Reconnaissance par les pairs
Au milieu de ses multiples activités professionnelles, Omar Sy trouve encore le temps de soutenir sa femme, «Hélène la bâtisseuse, qui plante la riche terre sénégalaise, la récolte pour soigner les malades et aider à lutter contre les maladies parasitaires et virales dans le pays». Elle commercialise avec sa marque Siyah Organics toutes ses plantes et reverse une partie des bénéfices à des actions médicales ou socio-éducatives ainsi qu’à des associations caritatives en Afrique subsaharienne.
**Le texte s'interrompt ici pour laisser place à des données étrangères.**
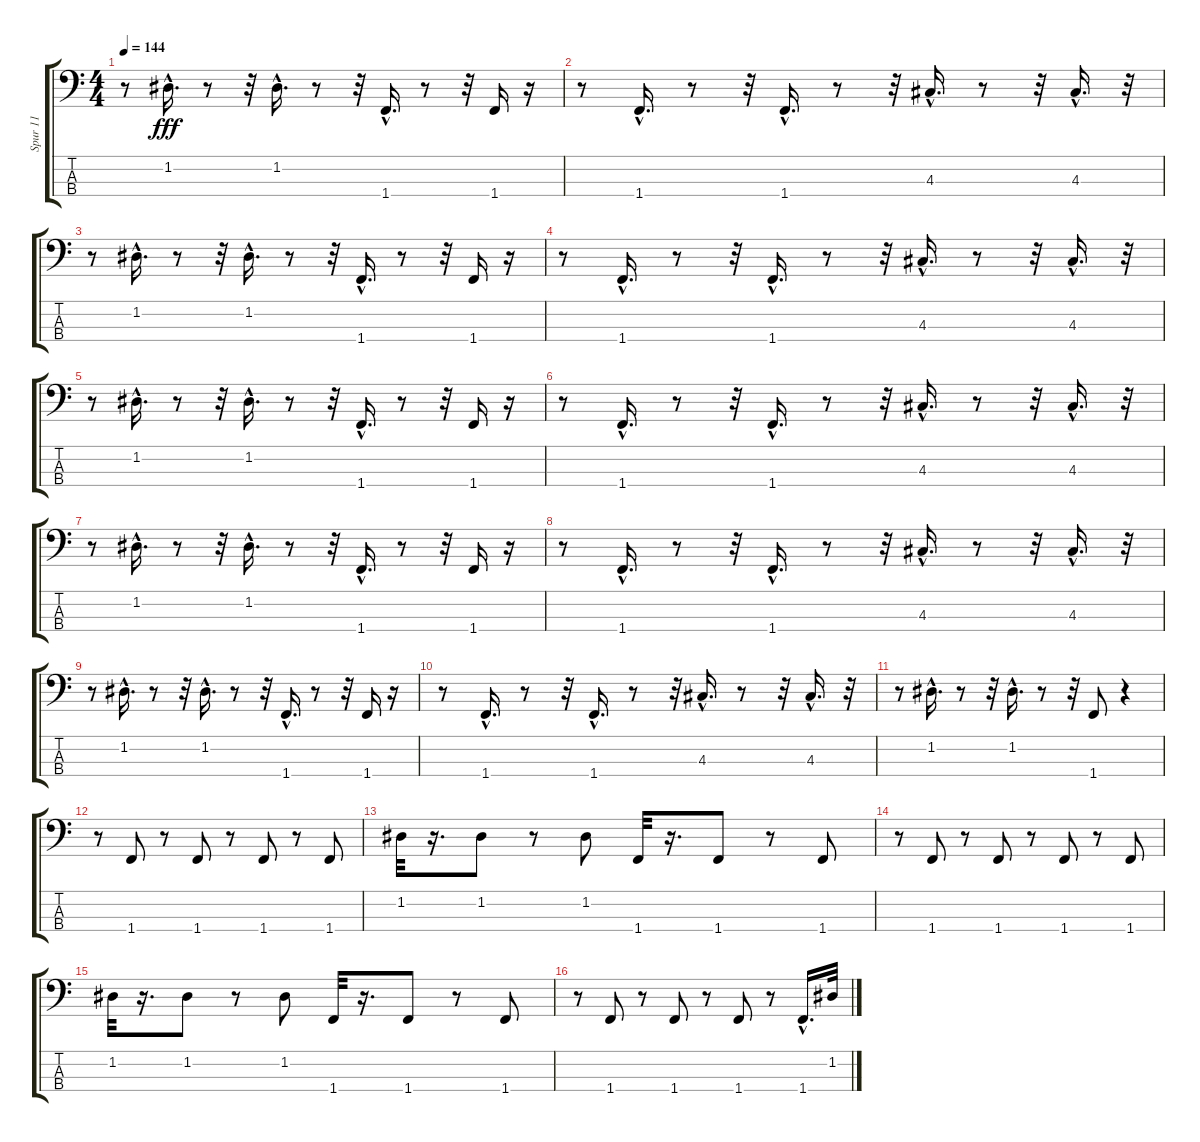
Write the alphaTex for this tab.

L’acteur participe également activement aux opérations de l’association CéKeDuBonheur (présidée par Hélène), qui fête ses 20 ans et améliore la qualité de vie de 62 000 enfants et adolescents hospitalisés dans 125 établissements de santé.
Mais le cinéma reste l’occupation principale d’Omar Sy, qui avoue posséder des goûts très éclectiques et cite notamment dans ses films de référence la série des «Rocky», «Star Wars», «Le parrain», «E.T.», «Fantômas» ou «Rabbi Jacob». La preuve de cet amour inconditionnel pour cette profession: le gamin de Trappes figure cette année parmi les neuf membres du jury du 77e Festival de Cannes présidé par Greta Gerwig, réalisatrice, scénariste, actrice, qui décernera la Palme d’or à l’un des 22 films en compétition le samedi 25 mai prochain.